Today is the feast of St Chad, the seventh century bishop first of York and then, after the return of St Wilfrid to that see, he became the founding bishop of Lichfield. There is an account of his life here. Lichfield cathedral became the centre of his cult until the reformation. At that time some of his relics were rescued and in the nineteenth century re-enshrined in St Chad's Catholic cathedral in Birmingham. I have posted about those in previous years in St Chad and his relics and Relics of St Chad.
He is a popular patron of churches in the territory of the ancient diocese of Lichfield, including the chapel founded by the early thirteenth century (now a parish church and a nineteenth century rebuilding) of Saddleworth where my Whitehead forebears lived from the sixteenth century, and of the ancient parish church of the area in Rochdale.
The old church at Saddleworth circa 1826
A painting by John Holland of the Rushcarting ceremony, now in Saddleworth Museum.
Image: BBC
St Chad Rochdale
Image:Genuki
The handsome nineteenth century Catholic church of St Chad in Cheetham Hill in Manchester has become the new home of the Manchester Oratory.
St. Chad's Catholic Church on
Cheetham Hill Road
Image:Manchesterhistory.net
Image:Manchesterhistory.net
St Chad's was built between 1846 and 1847 and was designed by the architectural practice of Weightman and Hadfield, who designed a number of Catholic churches including Salford Cathedral.
Image:Manchesterhistory.net
St Chad's is associated with
Sister Elizabeth Prout. As a young woman Elizabeth attended a
talk given by Bl. Dominic Barberi, who was a Passionists. She was so inspired that she converted to
Catholicism and then, on the advice of another Passionist, Father
Gaudentius Rossi, she joined a Sisterhood in Northampton. When
Rossi was given a parish mission at St. Chad's he persuaded Sister
Elizabeth to move there to teach in the parish church. In the
years that followed she worked among the poor of the community and
founded a group that was known as the "Institute of the Holy Family"

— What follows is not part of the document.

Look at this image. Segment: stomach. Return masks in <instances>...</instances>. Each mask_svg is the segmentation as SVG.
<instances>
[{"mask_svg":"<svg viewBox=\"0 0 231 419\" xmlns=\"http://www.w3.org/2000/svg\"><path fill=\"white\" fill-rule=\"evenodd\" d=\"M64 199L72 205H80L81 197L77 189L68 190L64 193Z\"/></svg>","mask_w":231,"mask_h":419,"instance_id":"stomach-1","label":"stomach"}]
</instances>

and she became known as Mother Mary Joseph of Jesus. In 1864 at
the age of 43 she died of tuberculosis at the Sutton Convent in
Lancashire. In more recent times she was put forward for
canonisation, based on evidence of miraculous cures of people
with cancer and severe brain damage.
In recent years the church was in the care of the Premonstratensian canons (Norbertines), but now has been assigned to the Oratorians who used to be at the church of Holy Name in the city. The website of the new Oratory can be seen here.